Performance is often important to people using Nginx – and for good reason, of course. Sadly, while many people will optimize their software stack they will rarely work on optimizing the back-end code; and even more rarely will they eliminate single points of failure. Such was also the case when SitePoint recently published an article about uploading large files with PHP. This post will discuss a method to accept uploads that will scale far better and not offer malicious users an easy DoS vector.

The Problem

File uploads are used in many places, depending on your site people might be adding avatars, personal pictures, music or any other type of file. The size of uploads can vary a lot but in the end it doesn’t really matter much, you’re still offering a malicious user a single point of failure where he can direct his denial of service attack.

Allow me to illustrate. Lets say you have an upload form for people to upload pictures, you run Apache in pre-fork mode with mod_php and 50 max children, otherwise known as the standard Apache setup.

Each time Apache accepts an upload one of these processes is going to be busy for the duration of the upload. Do you see the problem here? File uploads to PHP are essentially really long-running scripts and you’re going to run out of Apache processes quickly. It might not even be a malicious user, you could be a victim of your own popularity.

If you’re using Nginx then you’re already better off as Nginx will buffer the file upload to disk and only pass it to your fastcgi back-end once the file upload is complete. If you’re uploading a 1 GB file Nginx is still going to send 1 GB of data over fastcgi, though, but we can do something about that.

The Solution

Thankfully we are not without options and developing a scalable system for uploading files is not too difficult. To help us out we’ll use two third-party Nginx modules – namely the upload module and upload progress module.

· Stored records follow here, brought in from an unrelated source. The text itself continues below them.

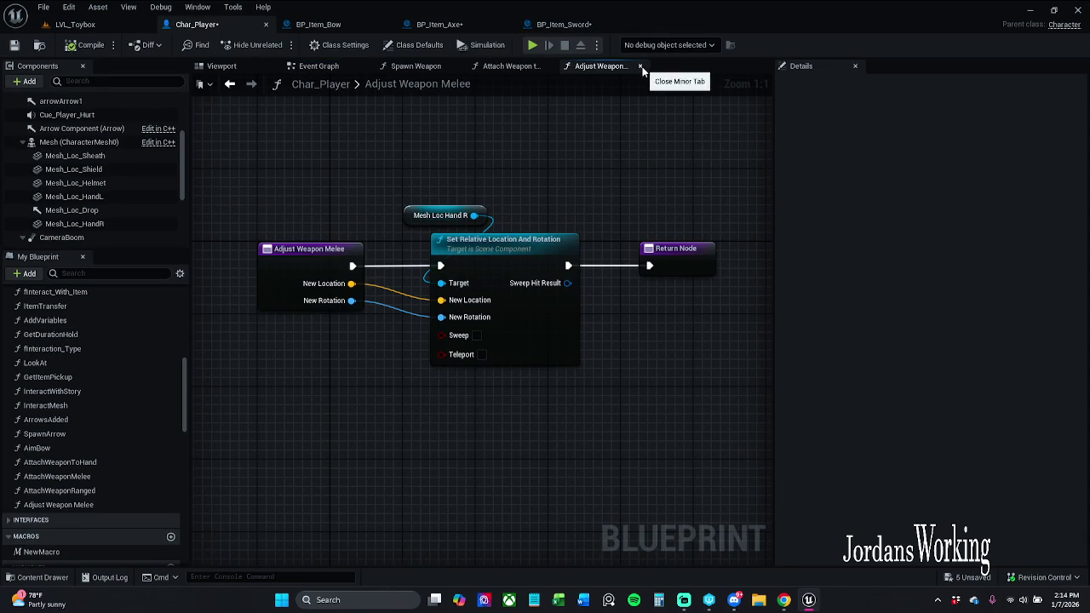
click(512, 67)
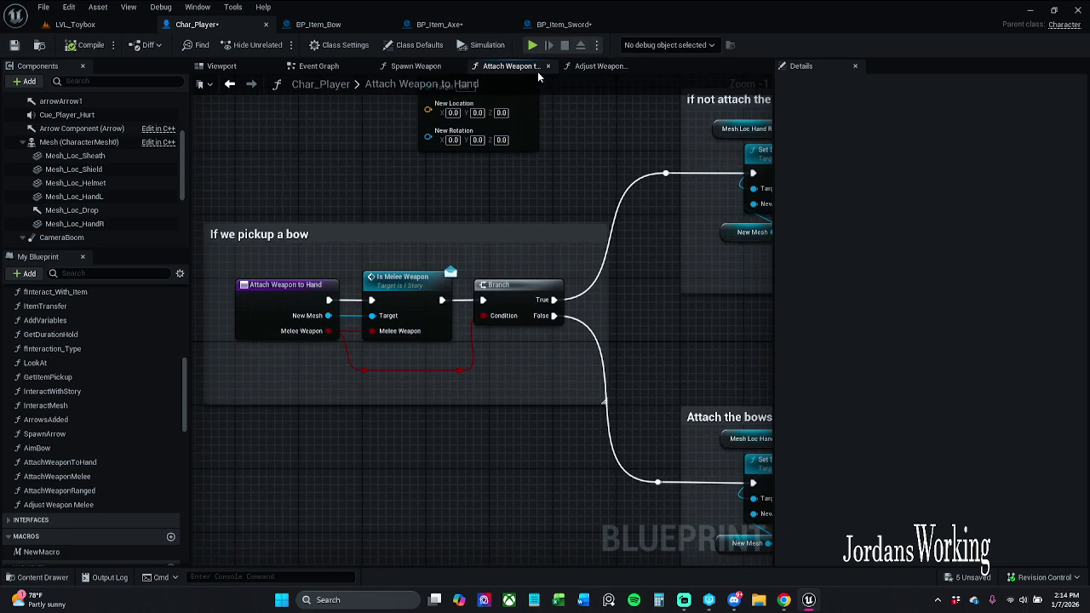
Delete the leftover Adjust Weapon Melee node from the graph
scroll(538, 220, down, 1)
mouse_move(538, 220)
mouse_down()
mouse_move(401, 123)
mouse_move(348, 131)
mouse_up()
key(Delete)
Retitle the bow comment box to 'What type of weapon are we making'
scroll(356, 145, down, 1)
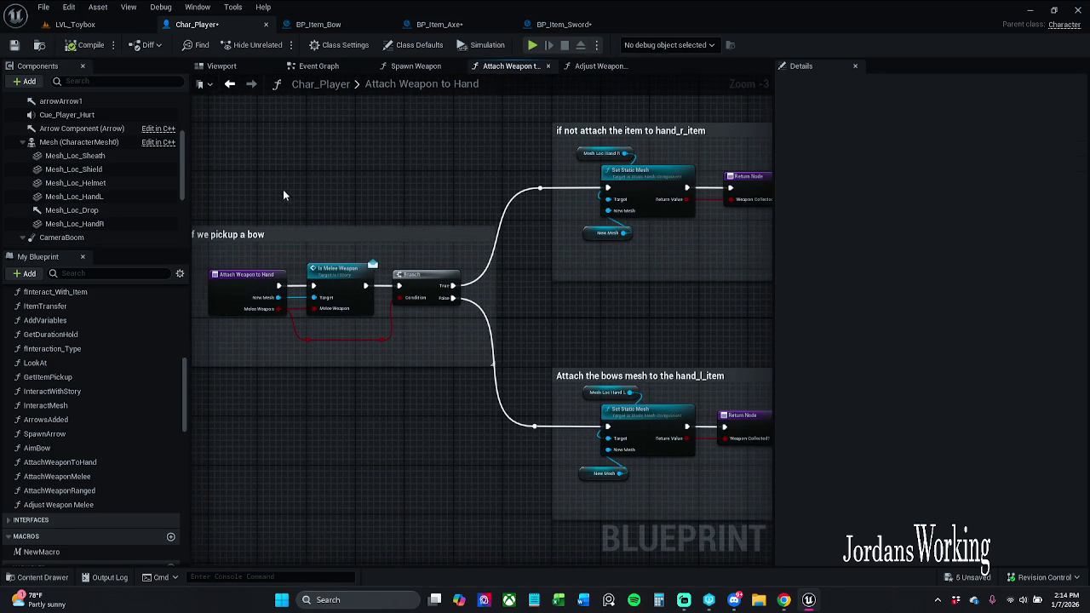
scroll(285, 238, down, 4)
scroll(325, 235, up, 4)
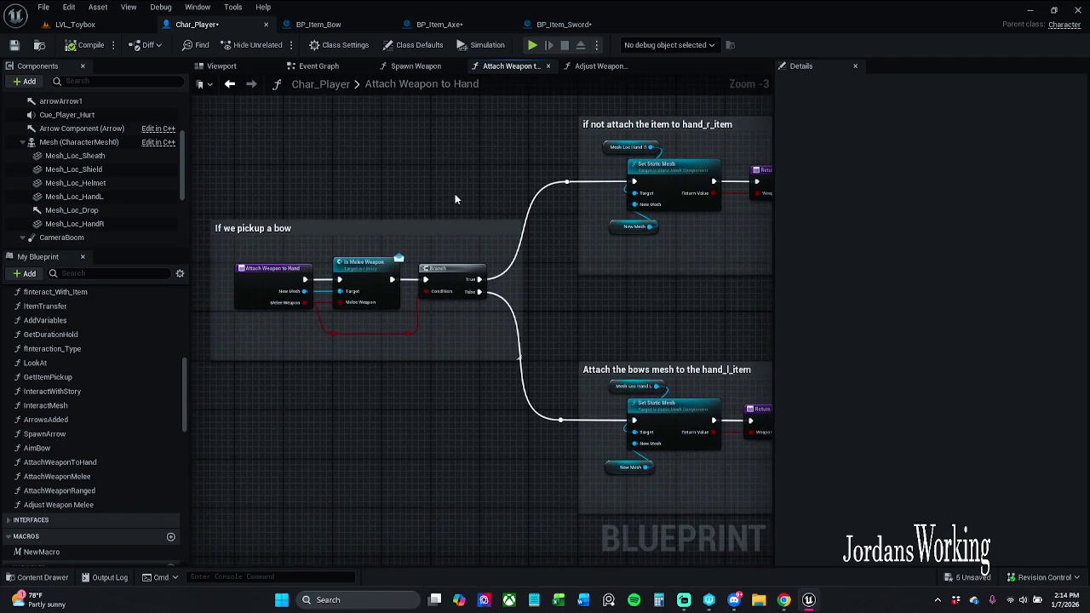
drag(420, 201, 473, 193)
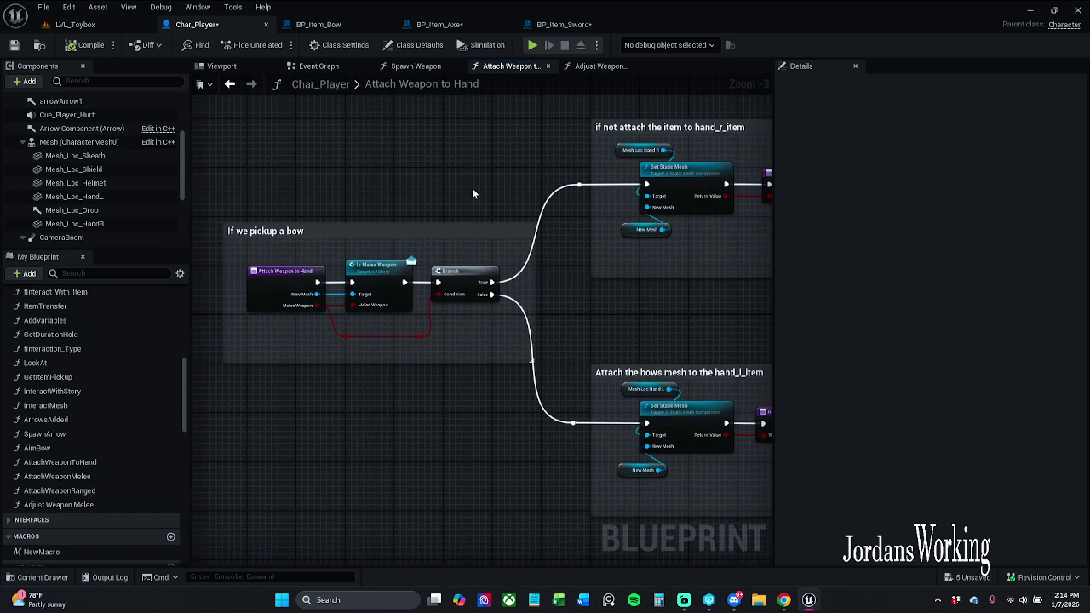
click(369, 242)
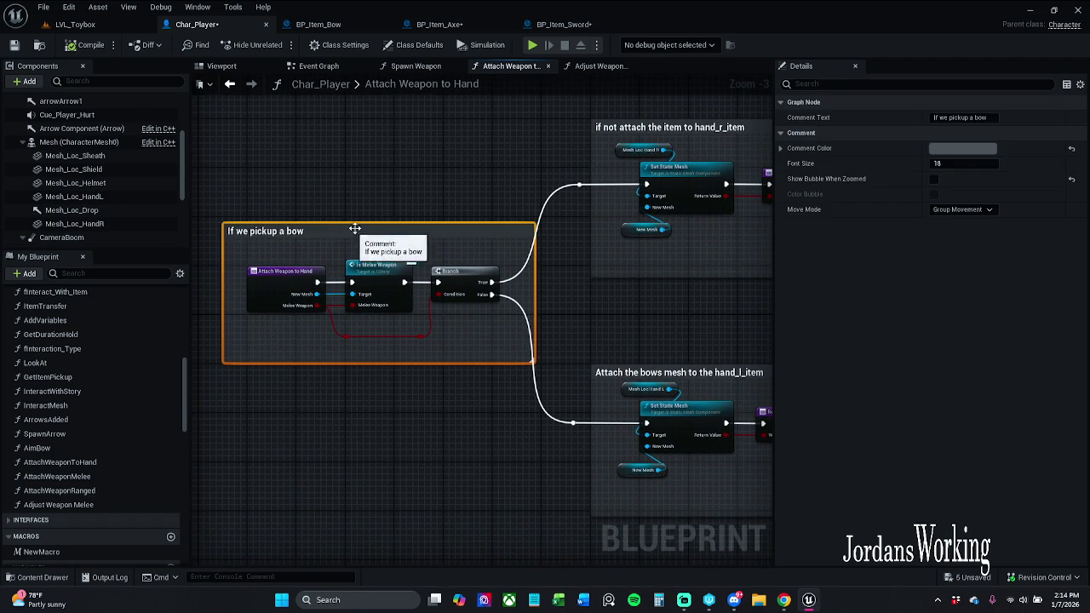
key(Return)
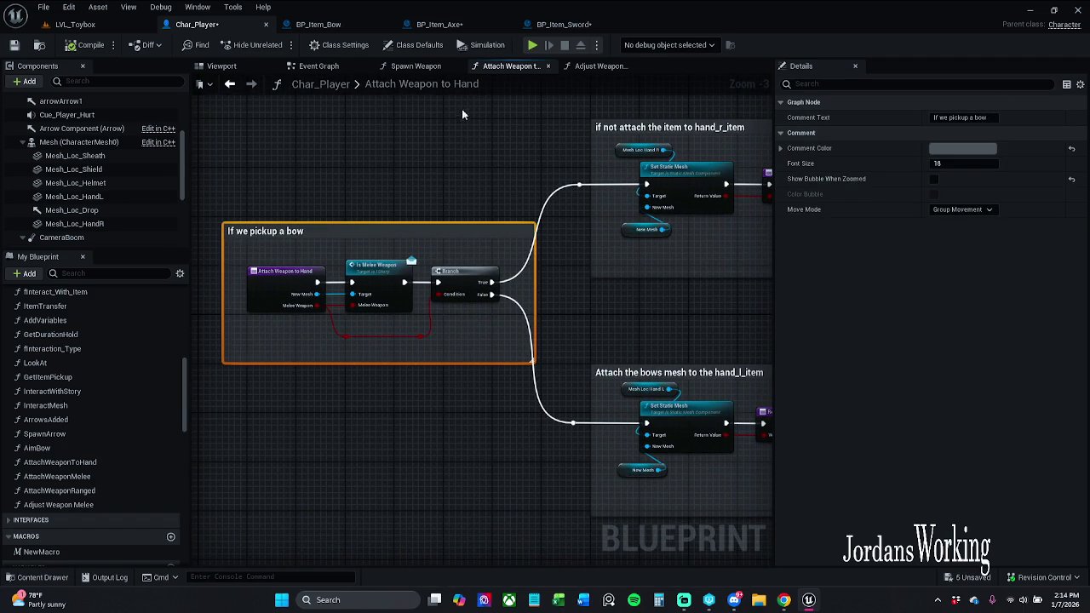
click(988, 119)
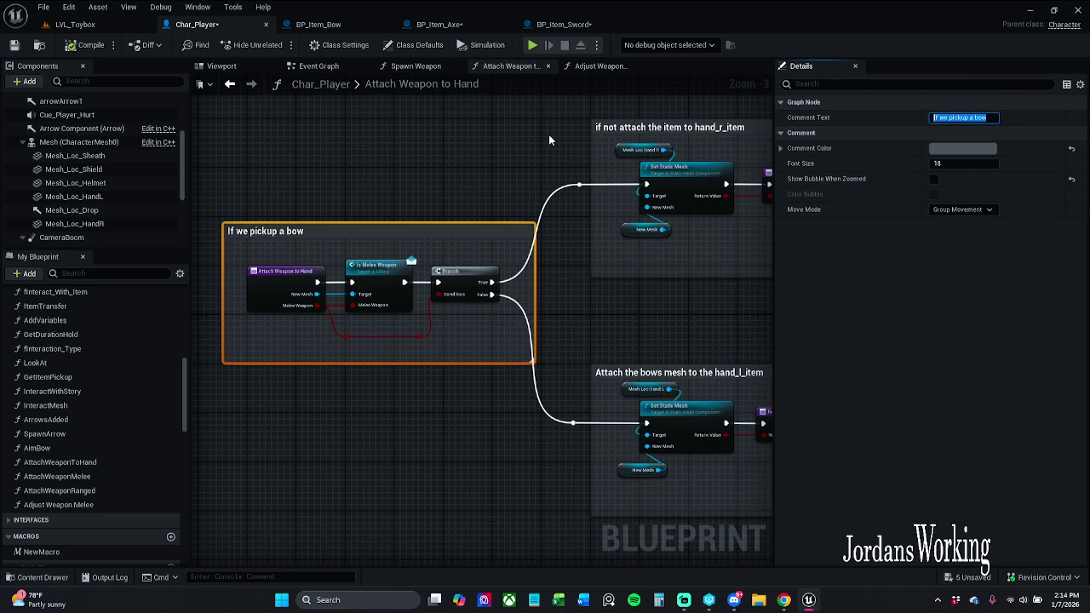
text(What type of )
text(weapon a)
text(re we mak)
text(ing)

The upload module will handle the actual upload for us in Nginx and when complete will pass the path of the file to PHP for us to know where the file is. This way PHP will not be waiting on the data to be sent but only decide what to do with the data once it’s on the server, this means PHP-wise your file upload can have a sub-second execution time, and at this point your bottleneck is going to be either your network or disk IO!

The upload progress module is fairly self-descriptive in that it will monitor and report the progress of uploads. It accepts a unique identifier with the form submission and when given this identifier will report the status of the upload. Simple.

The Execution

If you’re never compiled Nginx with a third-party module then you’ll be happy to know that it’s fairly simple. Download the source code, extract it and add the following configure option.

--add-module=/path/to/nginx-upload-module
--add-module=/path/to/nginx-upload-progress-module

make, make install and you’re ready to configure it.

The configuration is a bit more complex and might seem overwhelming at first, but it is fairly easy to comprehend given a few seconds thought.

http {
  upload_progress uploads 5m;
  
  server {
    # This just rewrites all requests to a front-controller for SEF URLs.
    location @frontcontroller {
      rewrite ^ /index.php last;
    }
  
    location = /progress {
      report_uploads uploads;
    }
  
    location /upload {
      # Pass altered request body to this location
      upload_pass   @frontcontroller;
  
      # Store files to this directory
      # The directory is hashed, subdirectories 0 1 2 3 4 5 6 7 8 9 should exist
      upload_store /var/tmp/fuploads 1;
  
      # Allow uploaded files to be read only by user
      upload_store_access user:r group:r all:r;
  
      # Set specified fields in request body
      upload_set_form_field $upload_field_name.name "$upload_file_name";
      upload_set_form_field $upload_field_name.path "$upload_tmp_path";
  
      # Inform backend about hash and size of a file
      upload_aggregate_form_field "$upload_field_name.sha1" "$upload_file_sha1";
      upload_aggregate_form_field "$upload_field_name.size" "$upload_file_size";
  
      # This directive specifies any extra POST fields which should be passed along.
      #upload_pass_form_field "^fallback$|^login$|^usession$";
  
      upload_cleanup 400 404 499 500-505;
  
      track_uploads uploads 5s;
    }
  }
}

All the directives are documented in the Nginx wiki or on the module download page so I’m not going to go into too much detail about the configuration. The configuration here is stripped down and missing essential non-related directives but lets have a look at the important parts.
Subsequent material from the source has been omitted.